Hal itu disampaikan langsung Humas PN Samarinda Abdul Rahman ketika dikonfirmasi Disway Kaltim, Minggu (19/7/2020) siang.

Rahman, sapaan karibnya, membenarkan bahwa sidang tuntutan terpaksa ditunda lantaran majelis hakim belum bermusyawarah.

"Jadi tidak benar lamban dan tak serius menangani hukum. Penundaan ini sangat terpaksa ditunda karena majelis hakim murni belum bermusyawarah," ungkapnya.

Dijelaskannya, terkait penundaan suatu persidangan hanya bisa diputuskan oleh majelis hakim pada saat persidangan berlangsung. Para hakim pada dasarnya memiliki jadwal sidang masing-masing yang harus ditangani setiap harinya.

"Penundaan persidangan itu ditentukan oleh majelis hakim. Jadi seperti agenda putusan kemarin. Memang pasti para pihak hadir mulai pagi. Apabila perkaranya memang belum siap ya tetap disampaikan dalam persidangan oleh majelis hakim," jelasnya.

"Hakim ini kan digabungkan di dalam majelis. Dan mereka ada jadwal sidang lainnya. Karena kesibukan ini kemungkinan majelis hakim belum bisa rembukan. Karena mereka ada sidang masing-masing, ya mungkin baru ketemu atau rembuk kalau sudah lengkap anggota majelis hakimnya," sambungnya.

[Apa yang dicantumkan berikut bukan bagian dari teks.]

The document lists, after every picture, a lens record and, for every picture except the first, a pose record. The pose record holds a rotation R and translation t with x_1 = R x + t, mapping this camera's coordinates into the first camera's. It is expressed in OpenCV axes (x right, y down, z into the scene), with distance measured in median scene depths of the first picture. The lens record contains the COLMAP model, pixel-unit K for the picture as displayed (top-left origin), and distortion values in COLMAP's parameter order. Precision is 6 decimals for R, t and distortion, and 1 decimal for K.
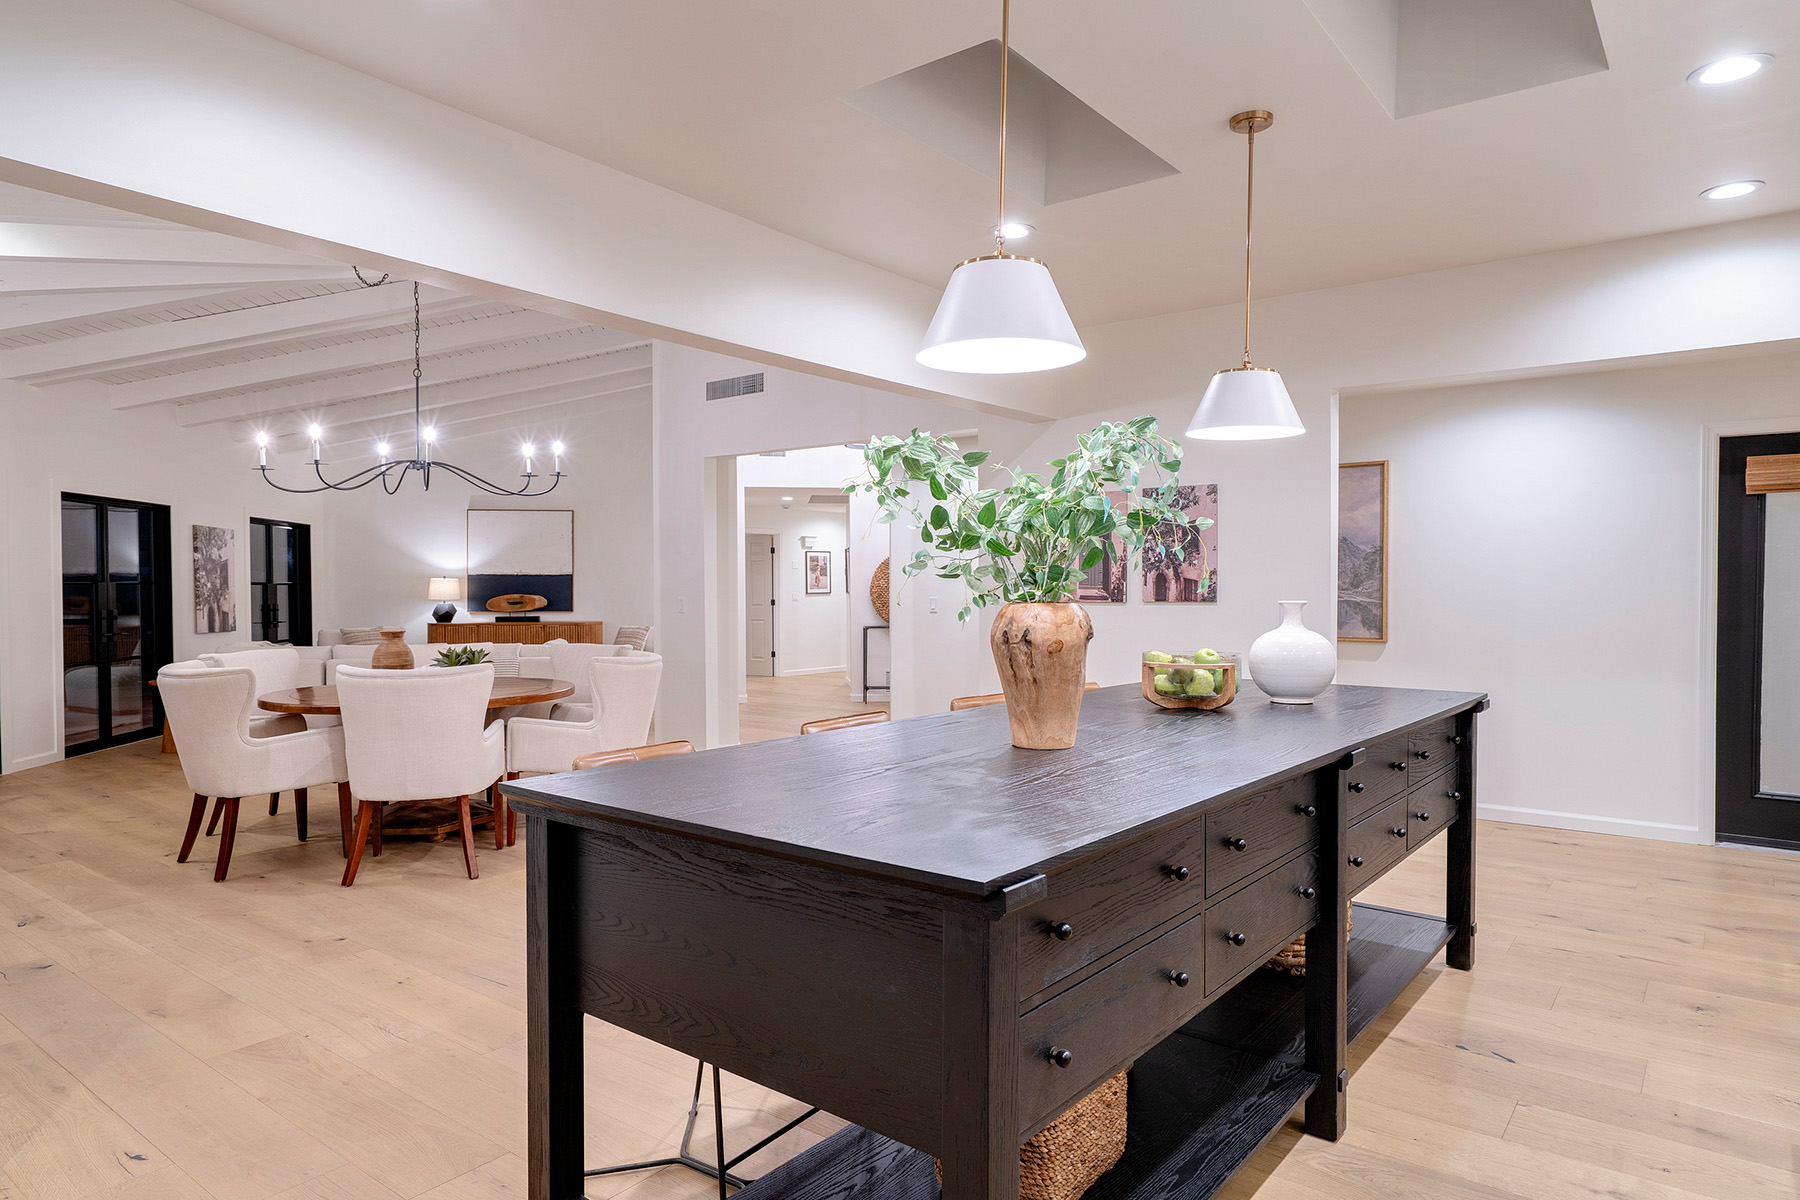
lens RADIAL K [[1051.6, 0, 900.0], [0, 1051.6, 600.0], [0, 0, 1]] dist [-0.005640, -0.000876]
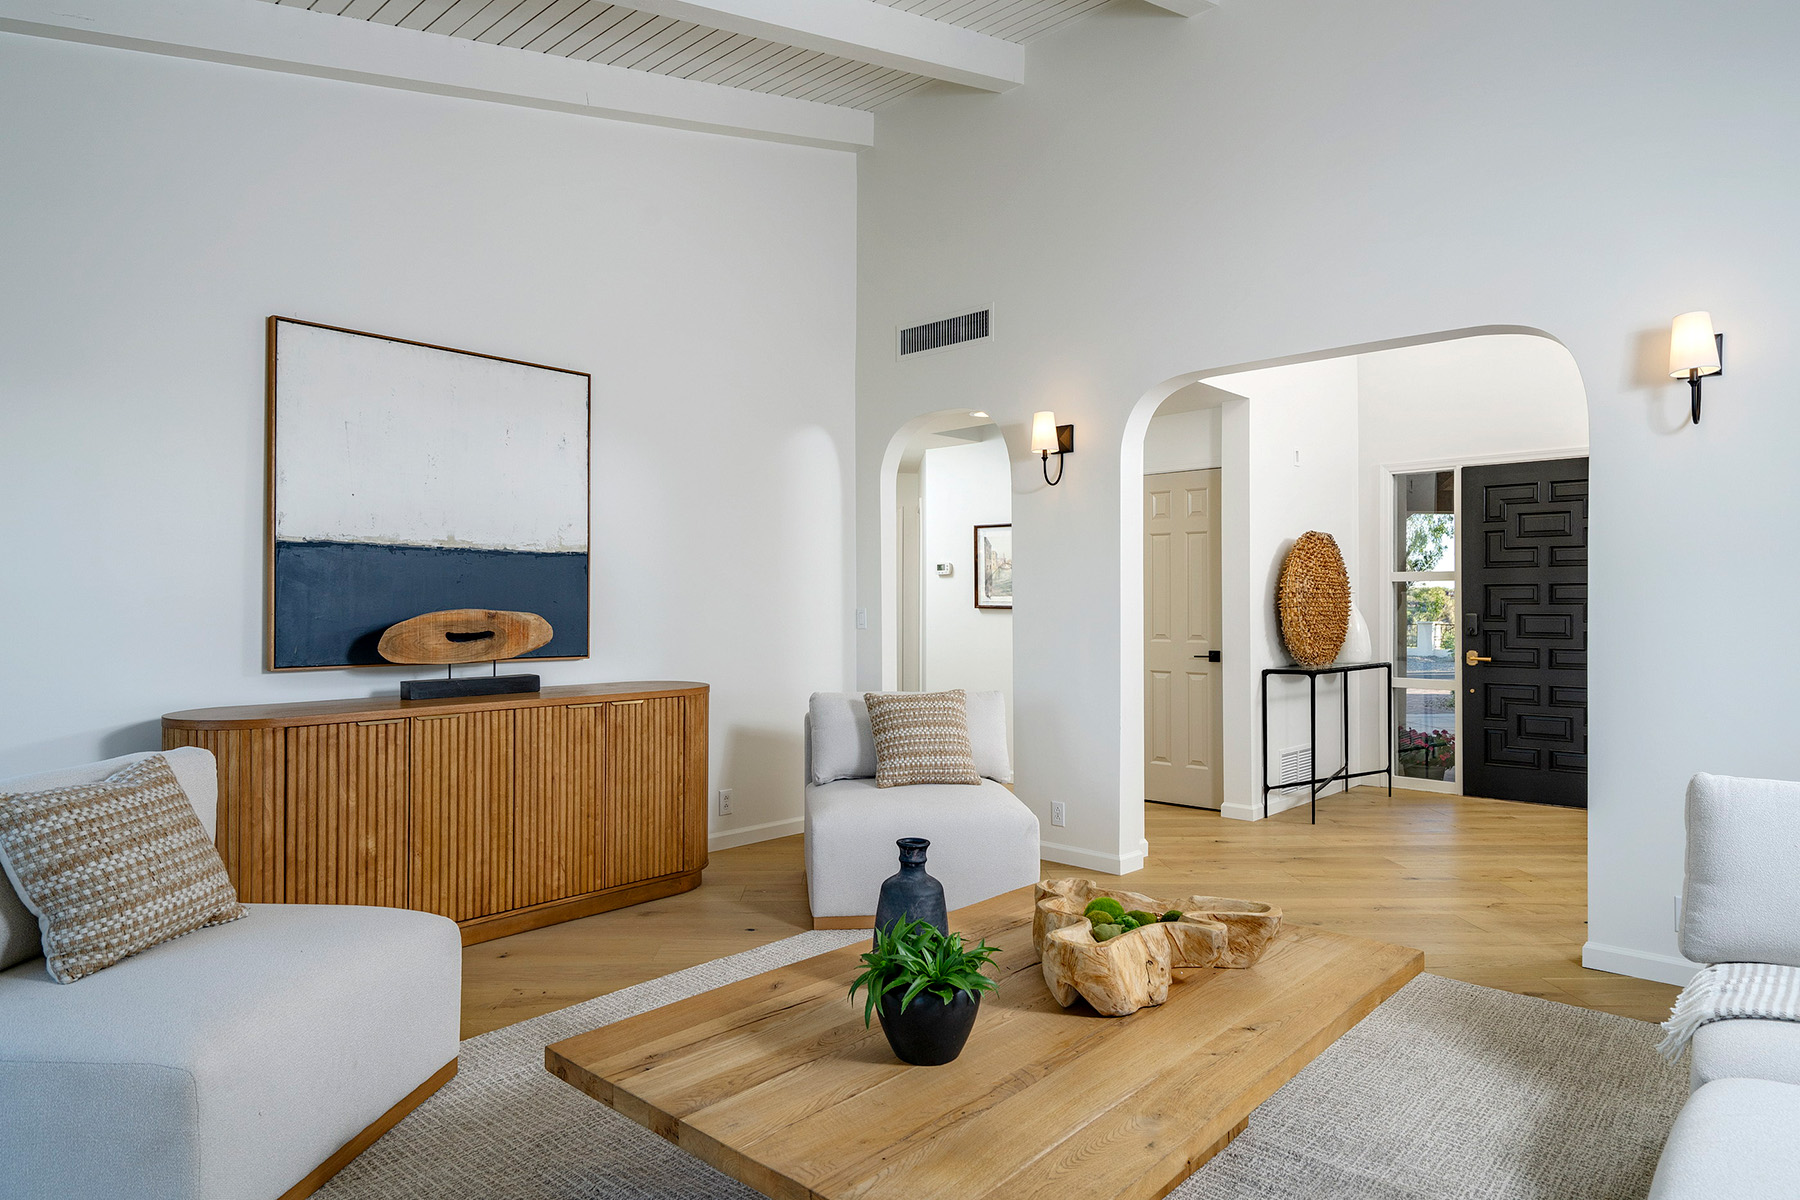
lens RADIAL K [[1051.6, 0, 900.0], [0, 1051.6, 600.0], [0, 0, 1]] dist [-0.005640, -0.000876]
pose [[0.763124, 0.011937, 0.646142, -0.470349], [-0.002461, 0.999876, -0.015566, -0.003274], [-0.646247, 0.010289, 0.763059, 0.682979]]
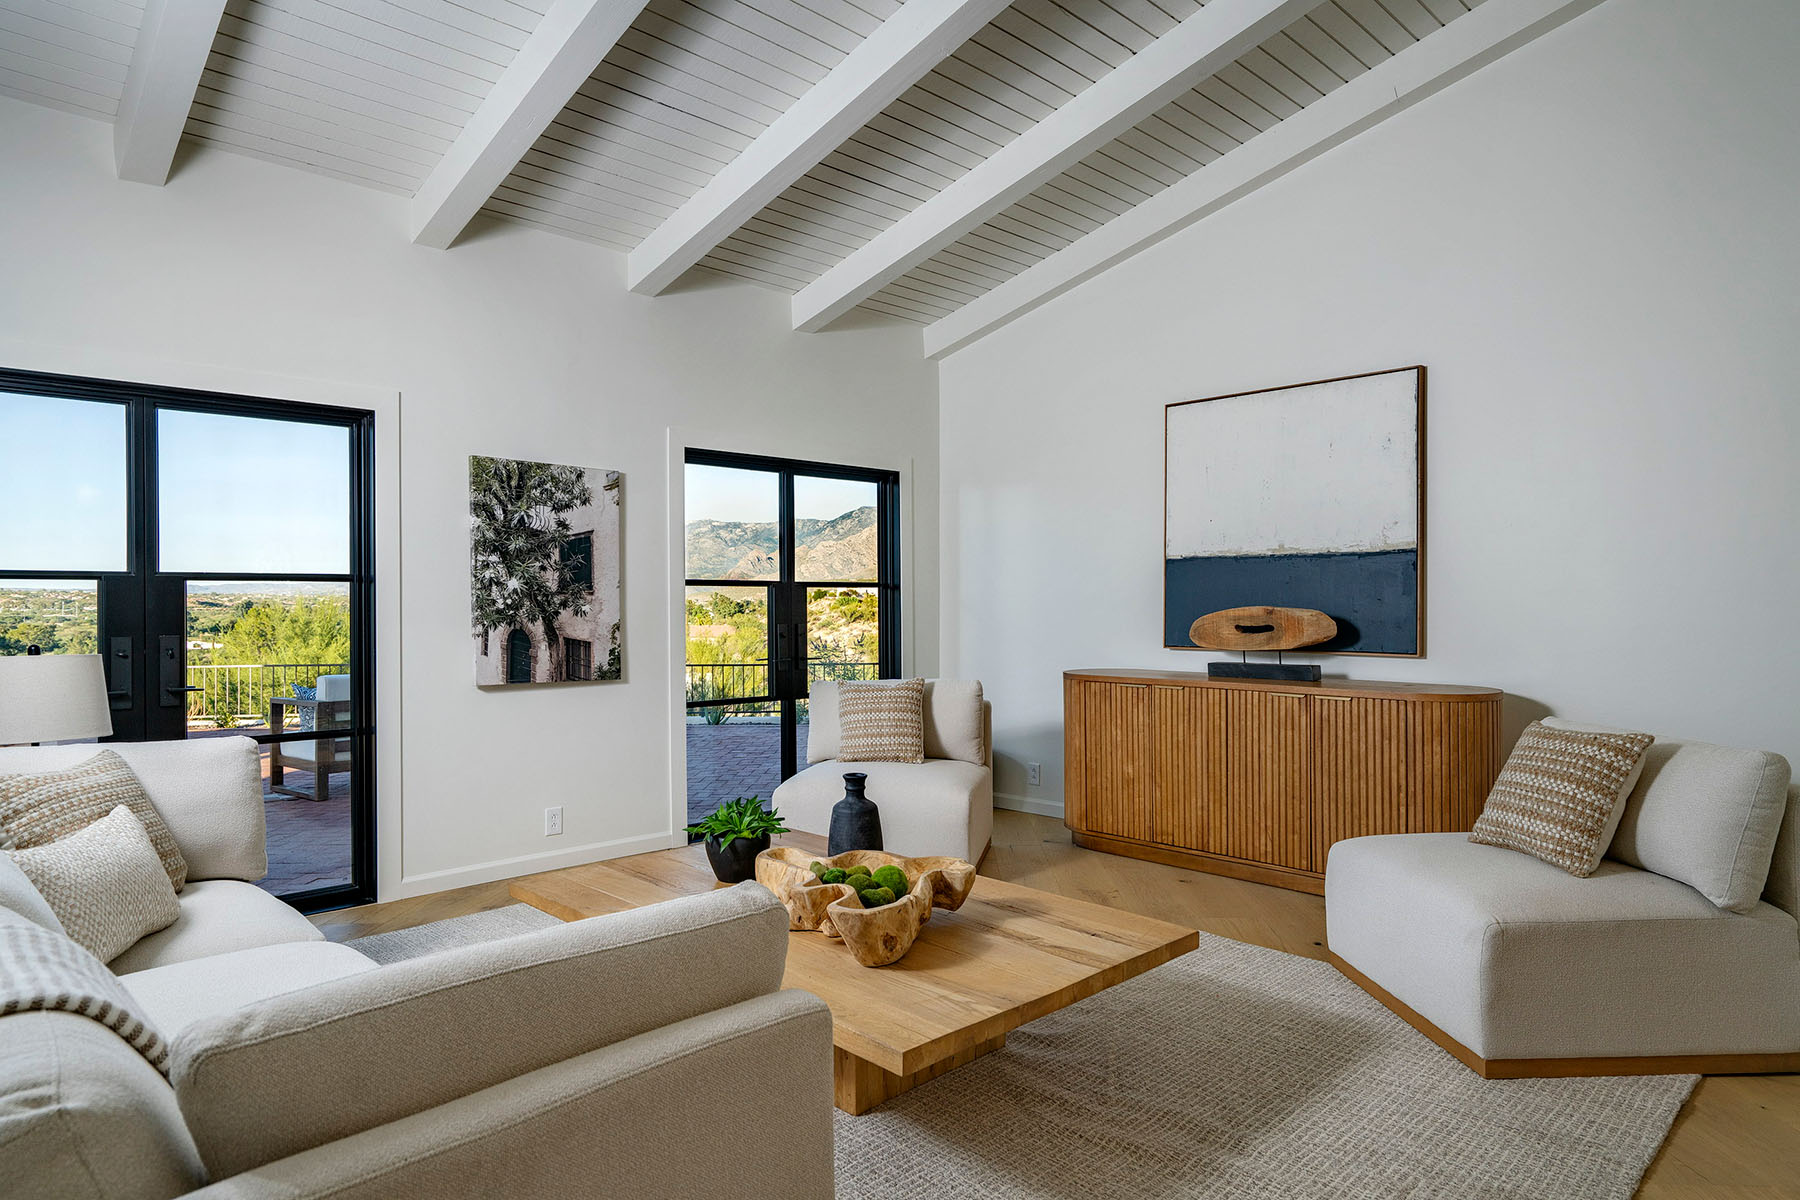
lens RADIAL K [[1051.6, 0, 900.0], [0, 1051.6, 600.0], [0, 0, 1]] dist [-0.005640, -0.000876]
pose [[0.585977, 0.002827, -0.810323, -0.137648], [-0.006442, 0.999979, -0.001170, -0.006049], [0.810302, 0.005905, 0.585983, 0.680752]]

Majelis hakim yang belum bermusyawarah dianggap wajar terjadi. Lantaran banyaknya sidang yang harus ditangani. "Tim hakim anggota sibuk dengan majelisnya masing-masing. Sangat wajar, karena seperti berkas tidak lengkap dan baru diketahui di dalam persidangan, kan itu baru bisa diputuskan kalau ditunda di dalam sidang," imbuhnya.